GOAL OF THE EXERCISE →
Transcribe each record exactly. Omit the pictures.

Collected data entries →

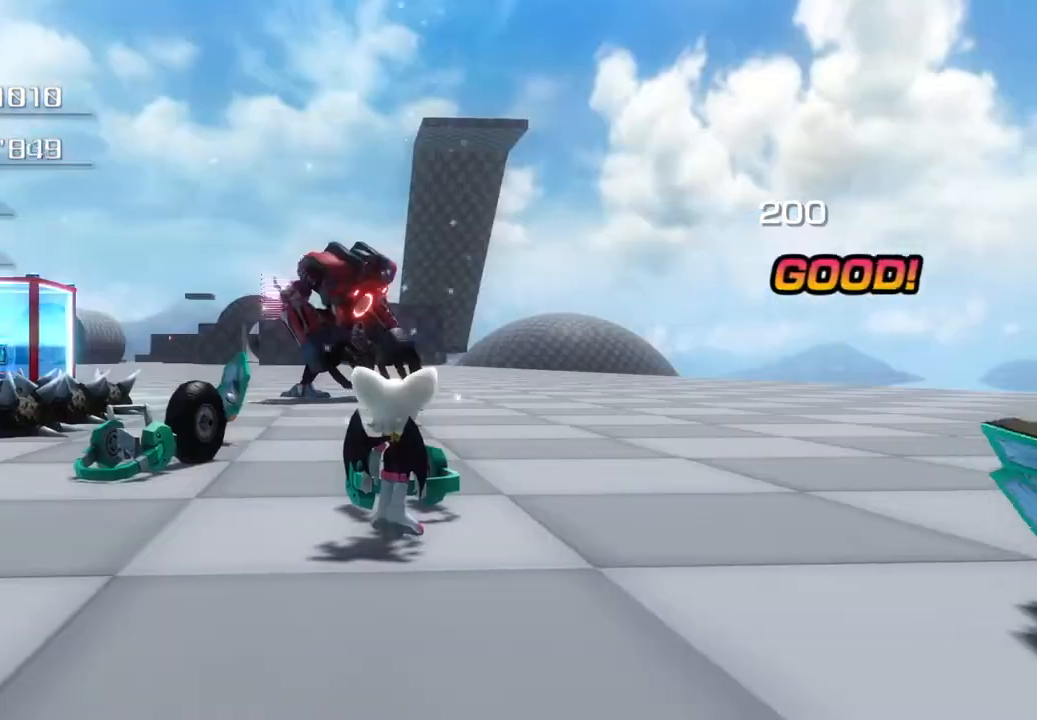
{"buttons": [], "left_stick": "right", "right_stick": "center", "events": [[117, "L2", "up"], [368, "left_stick", "right"]]}
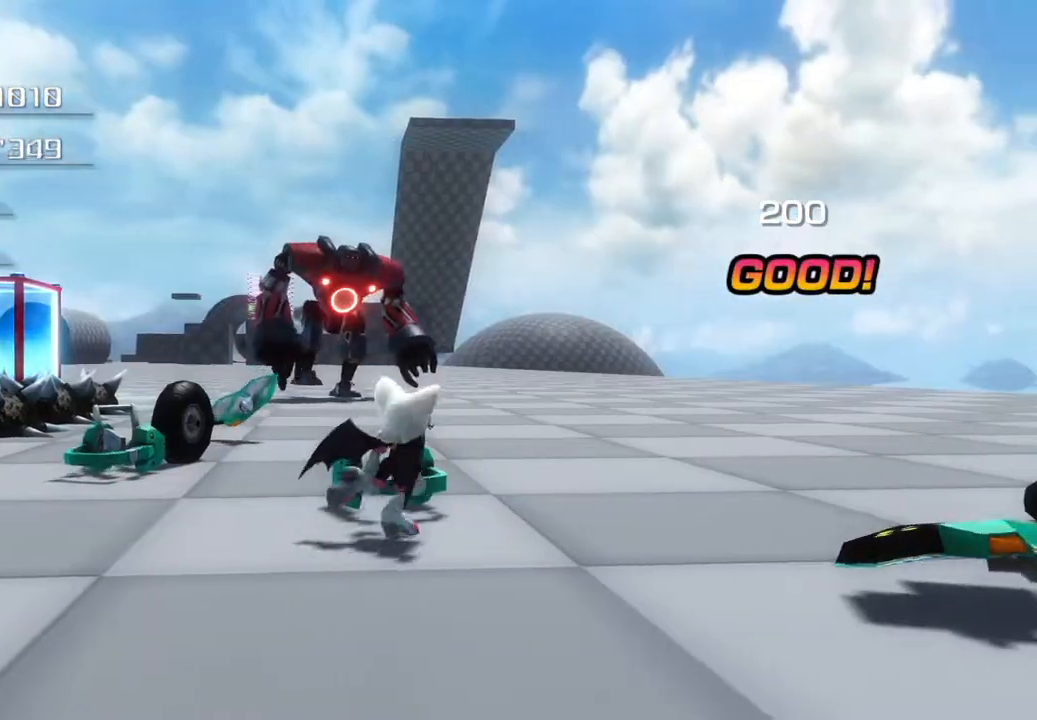
{"buttons": [], "left_stick": "right", "right_stick": "center", "events": []}
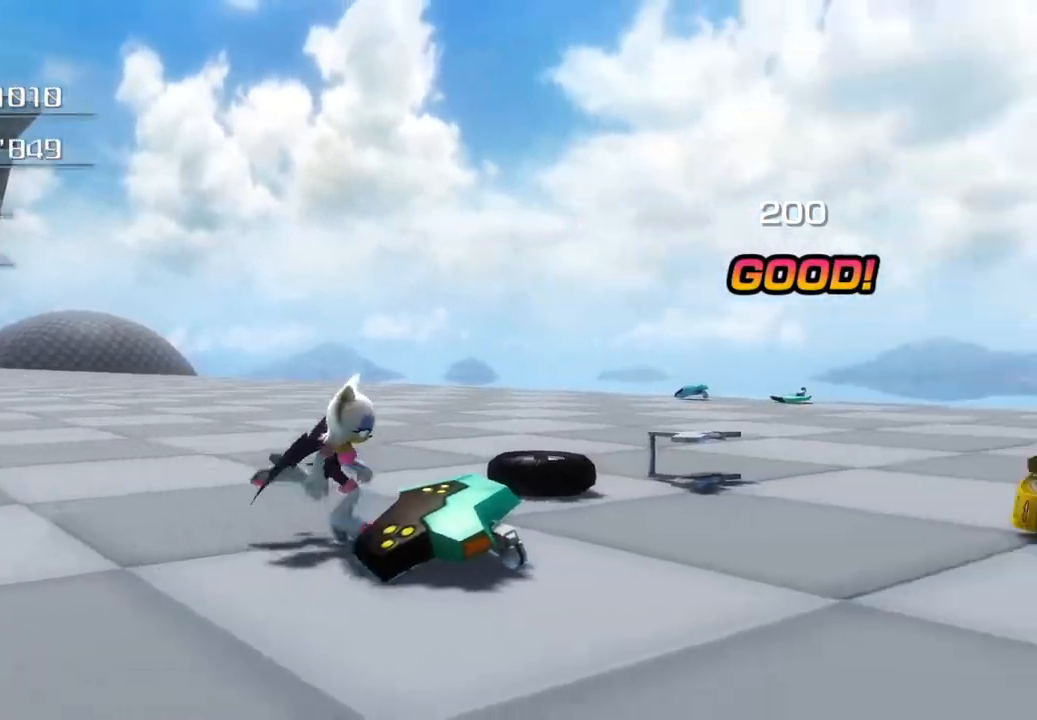
{"buttons": [], "left_stick": "right", "right_stick": "center", "events": []}
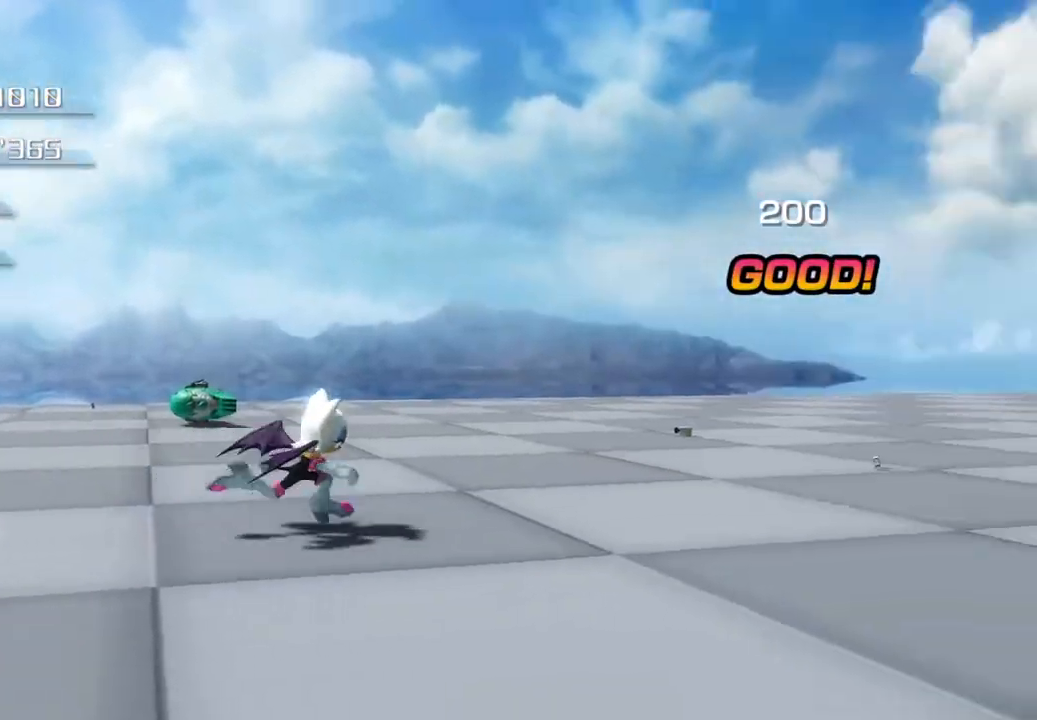
{"buttons": [], "left_stick": "left", "right_stick": "center", "events": [[301, "left_stick", "up"], [485, "left_stick", "left"]]}
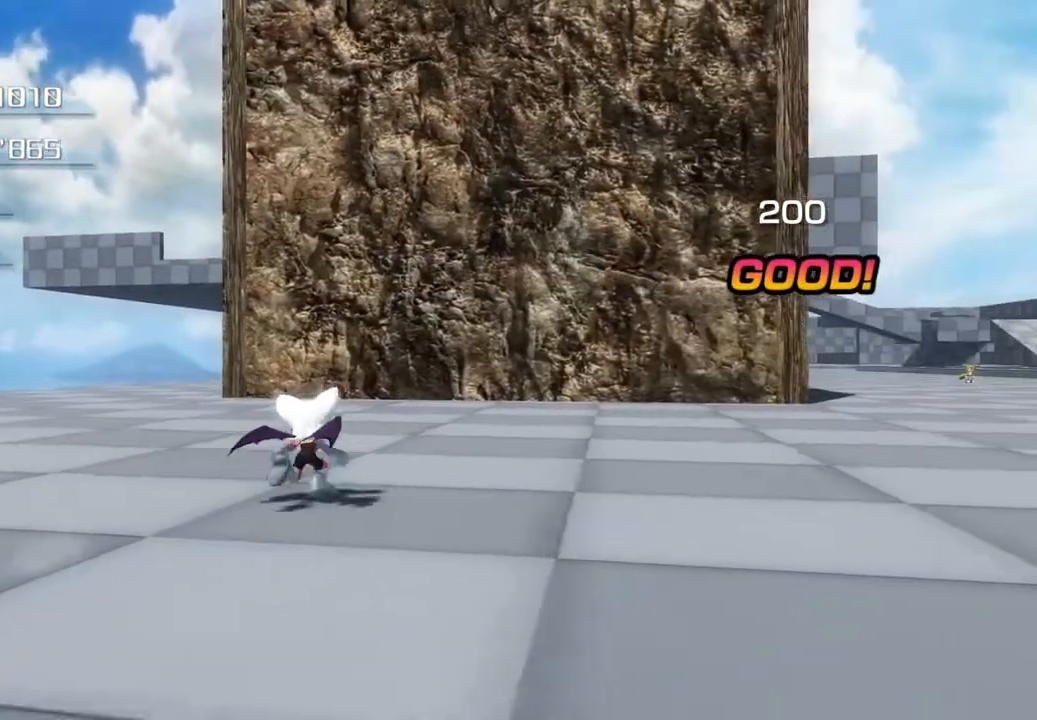
{"buttons": [], "left_stick": "left", "right_stick": "center", "events": [[83, "left_stick", "down-left"], [417, "left_stick", "left"]]}
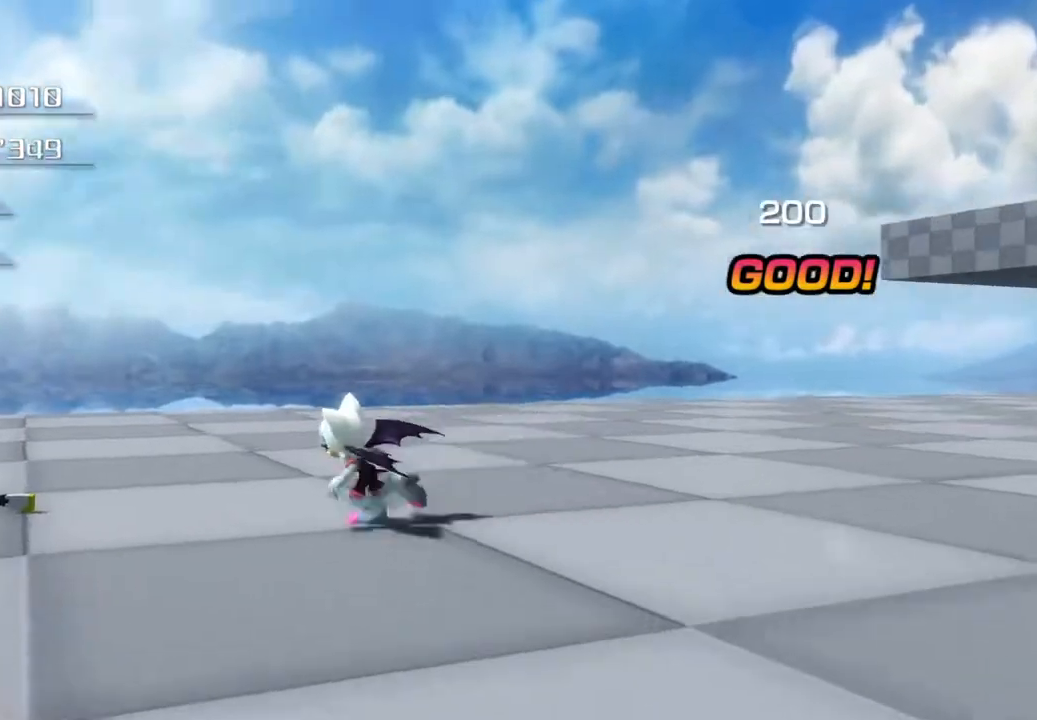
{"buttons": [], "left_stick": "left", "right_stick": "center", "events": []}
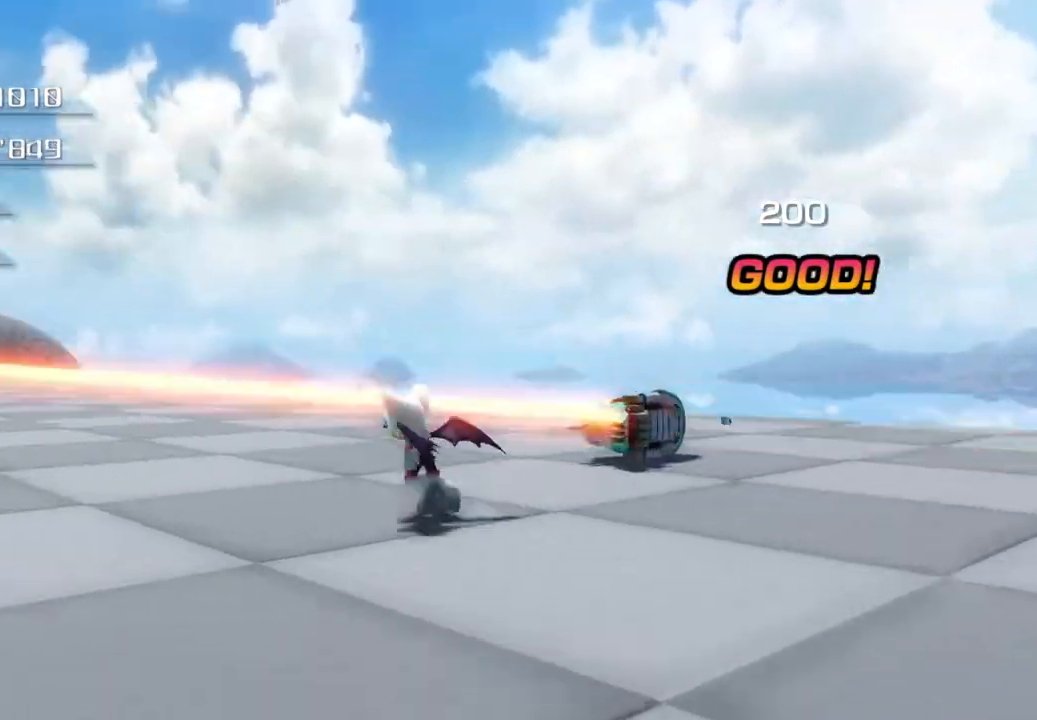
{"buttons": ["CROSS"], "left_stick": "left", "right_stick": "center", "events": [[501, "CROSS", "down"]]}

THE COMPLETED TASK →
{"buttons": [], "left_stick": "right", "right_stick": "center", "events": [[117, "L2", "up"], [368, "left_stick", "right"]]}
{"buttons": [], "left_stick": "right", "right_stick": "center", "events": []}
{"buttons": [], "left_stick": "right", "right_stick": "center", "events": []}
{"buttons": [], "left_stick": "left", "right_stick": "center", "events": [[301, "left_stick", "up"], [485, "left_stick", "left"]]}
{"buttons": [], "left_stick": "left", "right_stick": "center", "events": [[83, "left_stick", "down-left"], [417, "left_stick", "left"]]}
{"buttons": [], "left_stick": "left", "right_stick": "center", "events": []}
{"buttons": ["CROSS"], "left_stick": "left", "right_stick": "center", "events": [[501, "CROSS", "down"]]}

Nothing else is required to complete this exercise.